» **What the task requires**
Lift out all lines below that contain "Одессе".
─── Data to use ───
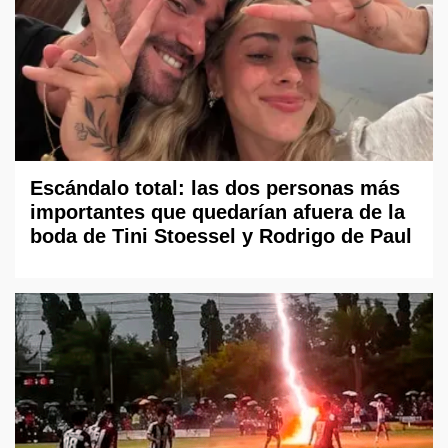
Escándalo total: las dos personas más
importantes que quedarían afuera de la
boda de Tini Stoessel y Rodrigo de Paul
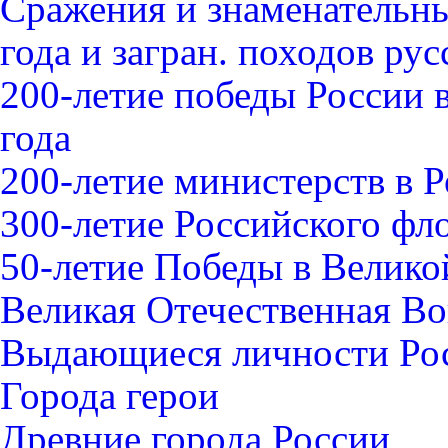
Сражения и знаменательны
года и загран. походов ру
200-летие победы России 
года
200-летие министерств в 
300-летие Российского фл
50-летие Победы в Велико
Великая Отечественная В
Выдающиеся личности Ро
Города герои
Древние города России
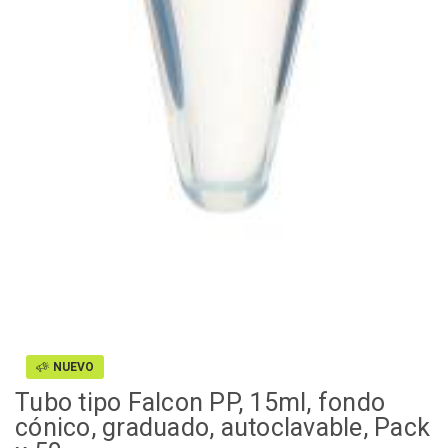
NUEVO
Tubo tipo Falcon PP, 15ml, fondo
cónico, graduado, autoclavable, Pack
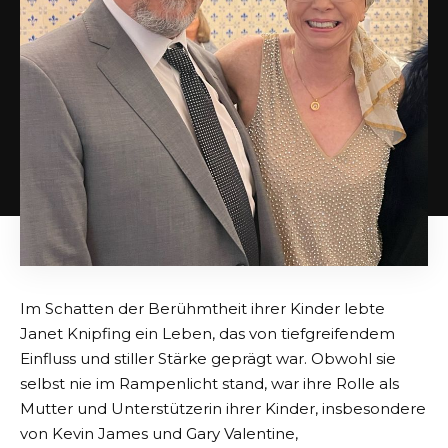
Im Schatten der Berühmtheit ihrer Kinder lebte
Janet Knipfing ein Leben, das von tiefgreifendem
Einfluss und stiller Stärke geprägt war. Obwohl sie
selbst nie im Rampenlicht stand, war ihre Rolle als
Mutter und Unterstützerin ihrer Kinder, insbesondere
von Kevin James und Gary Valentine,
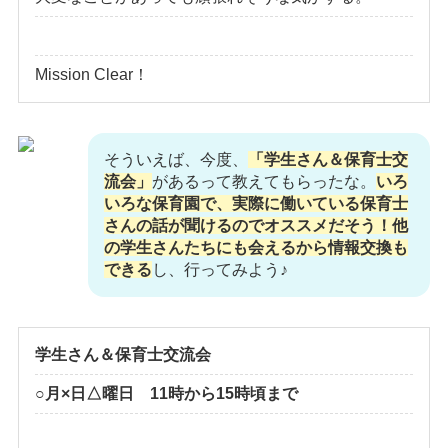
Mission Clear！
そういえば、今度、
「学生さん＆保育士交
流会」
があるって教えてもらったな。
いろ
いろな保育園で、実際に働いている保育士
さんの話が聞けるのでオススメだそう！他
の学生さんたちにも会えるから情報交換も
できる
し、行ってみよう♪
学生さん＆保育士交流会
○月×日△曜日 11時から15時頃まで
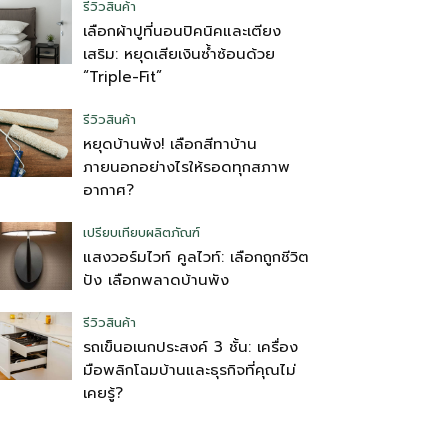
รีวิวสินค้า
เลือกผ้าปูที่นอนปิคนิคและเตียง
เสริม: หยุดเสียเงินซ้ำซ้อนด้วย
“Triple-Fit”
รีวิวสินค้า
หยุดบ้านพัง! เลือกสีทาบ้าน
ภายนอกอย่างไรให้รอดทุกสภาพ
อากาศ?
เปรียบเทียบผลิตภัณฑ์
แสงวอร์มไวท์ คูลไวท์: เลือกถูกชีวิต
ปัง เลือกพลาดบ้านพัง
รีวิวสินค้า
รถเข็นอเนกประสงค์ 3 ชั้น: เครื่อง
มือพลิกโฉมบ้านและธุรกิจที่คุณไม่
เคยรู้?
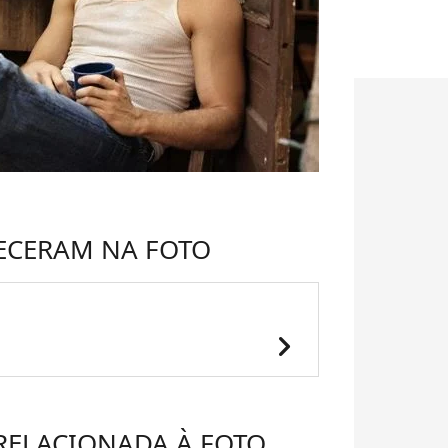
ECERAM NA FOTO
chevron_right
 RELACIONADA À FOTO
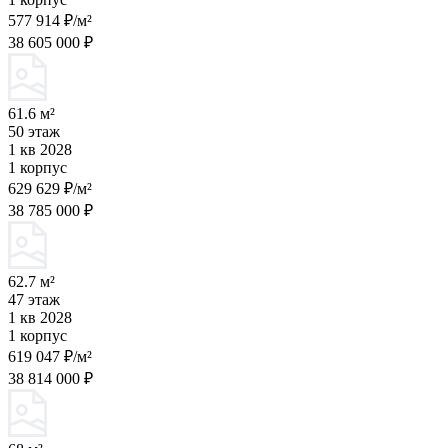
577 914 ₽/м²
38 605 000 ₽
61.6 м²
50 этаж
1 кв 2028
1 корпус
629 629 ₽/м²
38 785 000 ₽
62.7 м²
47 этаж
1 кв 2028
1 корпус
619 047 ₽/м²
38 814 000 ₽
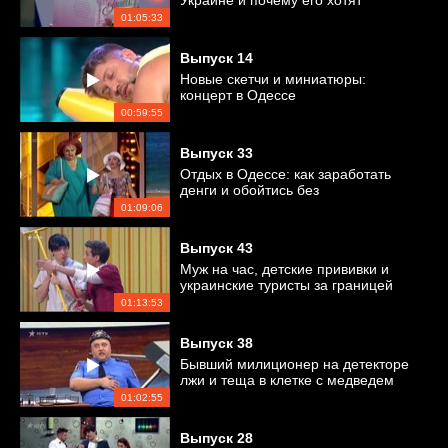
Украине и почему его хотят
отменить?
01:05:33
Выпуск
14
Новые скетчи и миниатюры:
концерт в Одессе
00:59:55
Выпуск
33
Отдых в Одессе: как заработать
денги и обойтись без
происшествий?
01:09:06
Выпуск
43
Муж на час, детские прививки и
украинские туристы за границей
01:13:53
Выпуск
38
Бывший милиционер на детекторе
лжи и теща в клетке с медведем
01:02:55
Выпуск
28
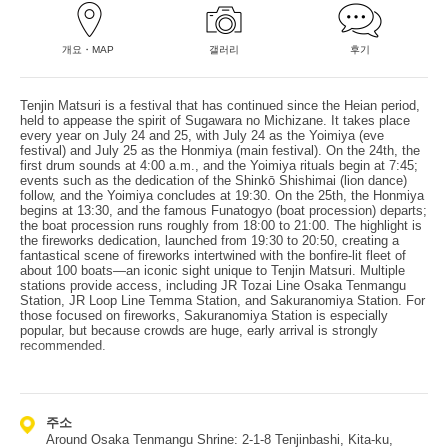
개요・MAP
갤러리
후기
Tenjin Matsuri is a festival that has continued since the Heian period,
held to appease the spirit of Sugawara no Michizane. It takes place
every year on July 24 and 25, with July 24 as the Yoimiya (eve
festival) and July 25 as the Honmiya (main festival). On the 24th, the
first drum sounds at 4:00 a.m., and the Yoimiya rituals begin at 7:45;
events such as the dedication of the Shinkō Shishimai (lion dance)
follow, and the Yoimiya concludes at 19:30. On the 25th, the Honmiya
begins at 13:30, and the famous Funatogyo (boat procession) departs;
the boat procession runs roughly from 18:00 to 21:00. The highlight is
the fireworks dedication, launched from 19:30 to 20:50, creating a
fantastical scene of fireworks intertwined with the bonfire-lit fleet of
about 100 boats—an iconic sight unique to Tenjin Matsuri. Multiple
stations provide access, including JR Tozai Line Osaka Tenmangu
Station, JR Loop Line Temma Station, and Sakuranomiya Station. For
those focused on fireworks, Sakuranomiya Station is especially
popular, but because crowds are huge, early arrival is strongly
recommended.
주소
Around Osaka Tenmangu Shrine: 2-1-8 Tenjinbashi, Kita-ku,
───
» **Answer to the exercise**
концерт в Одессе
Отдых в Одессе: как заработать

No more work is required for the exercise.